Records provided Start Marker

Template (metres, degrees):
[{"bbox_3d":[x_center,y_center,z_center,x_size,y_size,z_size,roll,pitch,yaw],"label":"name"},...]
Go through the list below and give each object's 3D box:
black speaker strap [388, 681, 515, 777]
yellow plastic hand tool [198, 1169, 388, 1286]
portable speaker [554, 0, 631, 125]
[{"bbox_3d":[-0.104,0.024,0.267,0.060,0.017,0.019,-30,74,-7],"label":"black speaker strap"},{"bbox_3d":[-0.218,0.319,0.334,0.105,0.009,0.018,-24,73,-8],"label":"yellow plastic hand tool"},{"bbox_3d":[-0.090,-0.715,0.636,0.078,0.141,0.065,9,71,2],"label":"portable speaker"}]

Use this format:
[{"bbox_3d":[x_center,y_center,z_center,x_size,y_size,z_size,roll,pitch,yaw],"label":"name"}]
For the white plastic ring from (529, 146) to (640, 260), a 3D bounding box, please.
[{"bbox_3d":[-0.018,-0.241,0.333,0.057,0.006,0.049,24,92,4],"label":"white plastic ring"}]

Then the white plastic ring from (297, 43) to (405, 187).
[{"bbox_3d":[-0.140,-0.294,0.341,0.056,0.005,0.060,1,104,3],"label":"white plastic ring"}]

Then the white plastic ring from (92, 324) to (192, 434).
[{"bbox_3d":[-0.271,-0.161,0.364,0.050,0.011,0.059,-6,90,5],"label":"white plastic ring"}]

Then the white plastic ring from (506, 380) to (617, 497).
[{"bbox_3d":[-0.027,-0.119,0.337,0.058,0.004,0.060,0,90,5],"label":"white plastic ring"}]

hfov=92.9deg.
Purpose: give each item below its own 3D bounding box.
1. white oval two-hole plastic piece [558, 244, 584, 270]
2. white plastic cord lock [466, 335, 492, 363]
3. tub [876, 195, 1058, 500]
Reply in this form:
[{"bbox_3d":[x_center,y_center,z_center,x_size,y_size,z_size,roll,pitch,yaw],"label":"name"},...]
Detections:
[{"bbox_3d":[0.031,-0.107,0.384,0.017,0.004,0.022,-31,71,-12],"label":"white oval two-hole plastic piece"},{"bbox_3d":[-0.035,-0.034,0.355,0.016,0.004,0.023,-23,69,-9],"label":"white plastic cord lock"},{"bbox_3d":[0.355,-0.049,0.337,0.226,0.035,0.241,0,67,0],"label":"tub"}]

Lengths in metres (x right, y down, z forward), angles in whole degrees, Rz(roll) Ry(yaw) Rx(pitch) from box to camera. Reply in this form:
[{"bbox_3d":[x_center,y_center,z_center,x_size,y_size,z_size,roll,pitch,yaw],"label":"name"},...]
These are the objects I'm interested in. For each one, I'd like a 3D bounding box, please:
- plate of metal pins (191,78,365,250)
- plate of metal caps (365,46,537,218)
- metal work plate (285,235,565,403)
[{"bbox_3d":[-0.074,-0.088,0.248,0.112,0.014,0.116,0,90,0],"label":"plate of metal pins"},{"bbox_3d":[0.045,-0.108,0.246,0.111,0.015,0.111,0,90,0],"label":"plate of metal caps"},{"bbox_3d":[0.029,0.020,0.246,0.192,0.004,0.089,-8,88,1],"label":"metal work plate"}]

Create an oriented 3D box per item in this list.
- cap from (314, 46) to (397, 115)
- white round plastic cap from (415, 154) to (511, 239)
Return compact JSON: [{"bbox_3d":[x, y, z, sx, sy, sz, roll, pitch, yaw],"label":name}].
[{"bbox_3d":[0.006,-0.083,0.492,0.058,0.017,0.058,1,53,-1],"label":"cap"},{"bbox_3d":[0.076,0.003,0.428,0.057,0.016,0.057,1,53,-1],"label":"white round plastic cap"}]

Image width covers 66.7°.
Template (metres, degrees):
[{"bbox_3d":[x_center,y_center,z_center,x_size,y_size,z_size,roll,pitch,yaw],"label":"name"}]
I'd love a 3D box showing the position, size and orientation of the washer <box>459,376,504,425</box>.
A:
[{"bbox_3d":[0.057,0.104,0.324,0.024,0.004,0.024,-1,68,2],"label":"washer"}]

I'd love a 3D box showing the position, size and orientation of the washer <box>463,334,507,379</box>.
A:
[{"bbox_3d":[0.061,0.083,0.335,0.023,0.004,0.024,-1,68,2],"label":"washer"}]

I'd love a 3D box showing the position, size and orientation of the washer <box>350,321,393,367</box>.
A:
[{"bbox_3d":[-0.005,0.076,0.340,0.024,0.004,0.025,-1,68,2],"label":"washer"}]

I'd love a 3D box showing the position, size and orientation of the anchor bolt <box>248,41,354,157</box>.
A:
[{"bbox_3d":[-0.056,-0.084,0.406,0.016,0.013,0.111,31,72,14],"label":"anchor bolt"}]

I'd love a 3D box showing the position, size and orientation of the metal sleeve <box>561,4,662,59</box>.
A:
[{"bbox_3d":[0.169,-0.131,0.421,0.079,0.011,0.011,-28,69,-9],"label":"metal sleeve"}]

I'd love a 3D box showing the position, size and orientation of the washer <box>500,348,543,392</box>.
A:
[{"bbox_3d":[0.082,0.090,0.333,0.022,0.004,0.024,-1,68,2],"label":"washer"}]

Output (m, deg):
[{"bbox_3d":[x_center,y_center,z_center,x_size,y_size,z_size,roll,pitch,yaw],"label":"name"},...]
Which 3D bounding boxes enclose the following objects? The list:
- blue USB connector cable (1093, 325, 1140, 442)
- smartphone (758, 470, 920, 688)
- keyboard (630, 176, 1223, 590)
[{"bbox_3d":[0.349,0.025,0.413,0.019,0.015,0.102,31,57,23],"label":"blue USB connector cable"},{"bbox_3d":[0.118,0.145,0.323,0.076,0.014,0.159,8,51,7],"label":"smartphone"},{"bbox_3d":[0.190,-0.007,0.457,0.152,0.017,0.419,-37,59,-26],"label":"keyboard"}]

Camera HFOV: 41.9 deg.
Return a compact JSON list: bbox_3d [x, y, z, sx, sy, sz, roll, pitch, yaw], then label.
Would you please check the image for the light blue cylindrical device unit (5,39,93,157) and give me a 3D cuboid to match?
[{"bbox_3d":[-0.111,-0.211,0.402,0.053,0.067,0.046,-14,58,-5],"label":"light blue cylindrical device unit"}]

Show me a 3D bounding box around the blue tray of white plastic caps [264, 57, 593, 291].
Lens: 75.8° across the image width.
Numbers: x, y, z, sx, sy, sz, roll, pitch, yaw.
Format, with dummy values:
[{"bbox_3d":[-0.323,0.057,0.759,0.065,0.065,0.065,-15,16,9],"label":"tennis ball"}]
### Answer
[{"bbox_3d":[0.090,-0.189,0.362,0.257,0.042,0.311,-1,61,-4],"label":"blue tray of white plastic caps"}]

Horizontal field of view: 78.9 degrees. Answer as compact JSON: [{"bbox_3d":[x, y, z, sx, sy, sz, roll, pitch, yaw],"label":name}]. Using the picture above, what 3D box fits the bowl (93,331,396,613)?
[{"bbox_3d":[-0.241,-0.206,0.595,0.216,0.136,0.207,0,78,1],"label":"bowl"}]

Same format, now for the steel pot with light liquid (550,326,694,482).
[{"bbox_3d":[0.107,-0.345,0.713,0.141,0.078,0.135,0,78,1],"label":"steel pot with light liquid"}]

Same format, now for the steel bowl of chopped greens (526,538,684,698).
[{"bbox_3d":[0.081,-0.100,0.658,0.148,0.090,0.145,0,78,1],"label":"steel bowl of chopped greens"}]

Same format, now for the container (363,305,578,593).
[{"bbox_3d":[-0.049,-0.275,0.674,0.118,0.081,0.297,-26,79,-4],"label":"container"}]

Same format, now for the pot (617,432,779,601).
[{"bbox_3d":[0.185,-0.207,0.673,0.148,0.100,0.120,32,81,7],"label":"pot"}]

Records provided End Marker

## [Work task]
Within the data above, the lines from the one with "- keyboard (630, 176, 1223, 590)" to the one with "Return a compact" must be repeated exactly; no other line belongs in the answer.

## [Task solution]
- keyboard (630, 176, 1223, 590)
[{"bbox_3d":[0.349,0.025,0.413,0.019,0.015,0.102,31,57,23],"label":"blue USB connector cable"},{"bbox_3d":[0.118,0.145,0.323,0.076,0.014,0.159,8,51,7],"label":"smartphone"},{"bbox_3d":[0.190,-0.007,0.457,0.152,0.017,0.419,-37,59,-26],"label":"keyboard"}]

Camera HFOV: 41.9 deg.
Return a compact JSON list: bbox_3d [x, y, z, sx, sy, sz, roll, pitch, yaw], then label.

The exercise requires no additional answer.